Nutritional tracking is something that’s been missing from the array of wrist-worn health trackers, and the automation of it is an enticing proposition. But as Jayakumar told Gigaom, the company has not made public its early research or tested the spectrometry technology broadly. I emailed the AIRO team asking whether they planned to publish research but did not receive a response at time of publishing.

What’s even more surprising is that AIRO is now selling the device for $159 through pre-order, even though it has no working prototype or app (Jayakumar told All Things D that the company expects to have a working device by December and a commercial product by next fall).

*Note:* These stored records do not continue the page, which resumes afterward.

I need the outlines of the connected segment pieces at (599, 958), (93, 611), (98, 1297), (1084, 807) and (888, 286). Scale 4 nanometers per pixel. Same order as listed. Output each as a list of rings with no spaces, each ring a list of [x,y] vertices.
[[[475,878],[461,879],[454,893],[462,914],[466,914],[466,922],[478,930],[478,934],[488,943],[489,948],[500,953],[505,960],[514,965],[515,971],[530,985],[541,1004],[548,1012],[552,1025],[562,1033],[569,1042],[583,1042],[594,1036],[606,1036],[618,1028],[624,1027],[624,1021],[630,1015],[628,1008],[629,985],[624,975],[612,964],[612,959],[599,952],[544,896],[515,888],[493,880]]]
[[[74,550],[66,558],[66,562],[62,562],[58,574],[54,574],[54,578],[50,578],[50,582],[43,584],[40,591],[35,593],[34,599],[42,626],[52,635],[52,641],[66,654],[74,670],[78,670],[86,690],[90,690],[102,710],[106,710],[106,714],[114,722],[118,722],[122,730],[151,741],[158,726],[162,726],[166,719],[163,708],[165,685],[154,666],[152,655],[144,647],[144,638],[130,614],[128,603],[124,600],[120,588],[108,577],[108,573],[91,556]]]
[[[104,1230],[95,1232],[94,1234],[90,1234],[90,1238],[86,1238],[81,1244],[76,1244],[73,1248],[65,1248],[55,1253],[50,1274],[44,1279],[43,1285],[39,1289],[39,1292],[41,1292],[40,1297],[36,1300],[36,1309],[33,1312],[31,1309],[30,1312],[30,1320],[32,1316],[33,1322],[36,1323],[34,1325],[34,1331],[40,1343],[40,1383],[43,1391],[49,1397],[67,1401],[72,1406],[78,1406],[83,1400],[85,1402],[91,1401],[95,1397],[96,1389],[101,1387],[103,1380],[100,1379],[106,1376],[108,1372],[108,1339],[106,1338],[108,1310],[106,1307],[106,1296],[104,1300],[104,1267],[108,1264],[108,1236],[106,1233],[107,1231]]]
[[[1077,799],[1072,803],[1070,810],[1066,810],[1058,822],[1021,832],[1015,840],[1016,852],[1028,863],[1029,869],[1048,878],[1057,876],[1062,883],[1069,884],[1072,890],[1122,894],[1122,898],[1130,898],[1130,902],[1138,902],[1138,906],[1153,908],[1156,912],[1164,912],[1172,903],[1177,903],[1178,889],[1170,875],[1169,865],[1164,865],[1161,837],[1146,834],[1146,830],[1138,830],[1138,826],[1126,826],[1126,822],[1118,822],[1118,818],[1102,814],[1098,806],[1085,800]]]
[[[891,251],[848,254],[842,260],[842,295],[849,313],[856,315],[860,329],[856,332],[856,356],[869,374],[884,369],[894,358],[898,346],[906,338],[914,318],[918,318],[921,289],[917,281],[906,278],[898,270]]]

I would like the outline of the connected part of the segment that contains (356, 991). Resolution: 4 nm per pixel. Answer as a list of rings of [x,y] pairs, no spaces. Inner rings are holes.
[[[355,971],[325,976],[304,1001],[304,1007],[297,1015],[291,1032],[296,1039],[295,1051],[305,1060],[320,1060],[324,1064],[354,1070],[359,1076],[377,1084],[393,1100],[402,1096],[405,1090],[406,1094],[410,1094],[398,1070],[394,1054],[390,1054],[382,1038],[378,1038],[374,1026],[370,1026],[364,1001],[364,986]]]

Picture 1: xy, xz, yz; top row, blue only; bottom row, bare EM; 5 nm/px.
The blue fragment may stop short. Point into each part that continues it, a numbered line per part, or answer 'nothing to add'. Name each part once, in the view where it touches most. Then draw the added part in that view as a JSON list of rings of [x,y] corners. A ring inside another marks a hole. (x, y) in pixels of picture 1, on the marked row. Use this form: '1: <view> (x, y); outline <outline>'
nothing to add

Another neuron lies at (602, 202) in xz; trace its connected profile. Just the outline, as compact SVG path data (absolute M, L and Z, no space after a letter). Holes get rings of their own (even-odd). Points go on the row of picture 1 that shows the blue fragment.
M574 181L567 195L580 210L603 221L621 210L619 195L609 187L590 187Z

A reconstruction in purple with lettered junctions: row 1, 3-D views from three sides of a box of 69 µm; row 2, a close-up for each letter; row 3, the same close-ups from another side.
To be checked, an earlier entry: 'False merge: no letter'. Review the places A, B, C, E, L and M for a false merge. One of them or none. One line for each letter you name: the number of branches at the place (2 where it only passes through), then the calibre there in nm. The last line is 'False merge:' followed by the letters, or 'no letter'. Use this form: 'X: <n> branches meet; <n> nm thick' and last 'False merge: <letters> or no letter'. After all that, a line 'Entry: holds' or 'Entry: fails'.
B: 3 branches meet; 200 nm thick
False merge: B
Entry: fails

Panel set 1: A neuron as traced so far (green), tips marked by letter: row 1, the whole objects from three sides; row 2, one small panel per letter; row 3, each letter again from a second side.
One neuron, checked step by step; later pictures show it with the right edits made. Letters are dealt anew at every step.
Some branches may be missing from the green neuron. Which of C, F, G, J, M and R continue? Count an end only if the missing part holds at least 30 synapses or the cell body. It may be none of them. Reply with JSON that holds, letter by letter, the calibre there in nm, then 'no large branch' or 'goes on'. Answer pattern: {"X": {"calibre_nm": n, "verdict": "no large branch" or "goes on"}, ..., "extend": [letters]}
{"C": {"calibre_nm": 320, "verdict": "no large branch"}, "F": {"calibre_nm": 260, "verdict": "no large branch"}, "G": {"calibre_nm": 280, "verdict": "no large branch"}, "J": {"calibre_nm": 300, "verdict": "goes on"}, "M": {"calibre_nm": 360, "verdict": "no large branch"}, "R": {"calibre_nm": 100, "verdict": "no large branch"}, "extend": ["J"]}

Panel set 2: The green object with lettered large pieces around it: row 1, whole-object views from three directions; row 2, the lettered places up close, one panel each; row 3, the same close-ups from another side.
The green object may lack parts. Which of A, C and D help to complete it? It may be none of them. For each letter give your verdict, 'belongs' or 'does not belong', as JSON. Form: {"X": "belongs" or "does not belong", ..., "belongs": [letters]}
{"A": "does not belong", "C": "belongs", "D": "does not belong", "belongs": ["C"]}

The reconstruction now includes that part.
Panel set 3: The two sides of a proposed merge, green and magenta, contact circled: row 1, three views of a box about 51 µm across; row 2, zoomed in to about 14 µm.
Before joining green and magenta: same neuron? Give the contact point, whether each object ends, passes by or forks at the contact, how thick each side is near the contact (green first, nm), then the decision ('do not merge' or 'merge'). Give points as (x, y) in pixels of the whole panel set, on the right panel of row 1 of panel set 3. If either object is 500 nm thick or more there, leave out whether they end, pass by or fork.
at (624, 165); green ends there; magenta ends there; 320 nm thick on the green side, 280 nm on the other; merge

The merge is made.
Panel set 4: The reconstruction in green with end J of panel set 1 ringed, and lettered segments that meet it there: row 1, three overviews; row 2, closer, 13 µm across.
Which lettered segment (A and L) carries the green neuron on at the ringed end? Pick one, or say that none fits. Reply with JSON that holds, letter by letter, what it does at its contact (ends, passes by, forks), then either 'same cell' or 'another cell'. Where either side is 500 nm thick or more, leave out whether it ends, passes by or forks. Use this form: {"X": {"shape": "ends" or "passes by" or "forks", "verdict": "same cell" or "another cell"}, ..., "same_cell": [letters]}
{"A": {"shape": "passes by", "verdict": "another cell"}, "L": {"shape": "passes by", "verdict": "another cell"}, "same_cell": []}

While I certainly won’t be buying one (at least yet), I give the co-founders, three young University of Waterloo alumni, credit for thinking of a different approach. The concept of using heart rate to calculate exertion and caloric burn, rather than steps and weight, is appealing if the technology works right. As is the addition of stress monitoring and a smartphone app that sends alerts with specific exercises or recommendations. The device also has LARK-like functionalities that use circadian rhythm to track sleep cycles and offer advice, according to AIRO.

Interesting idea, but definitely not ready for primetime or commercial sales. If the company needs that pre-sale money, I wonder why it didn’t take the crowdfunding approach instead, as so many of its digital health counterparts have?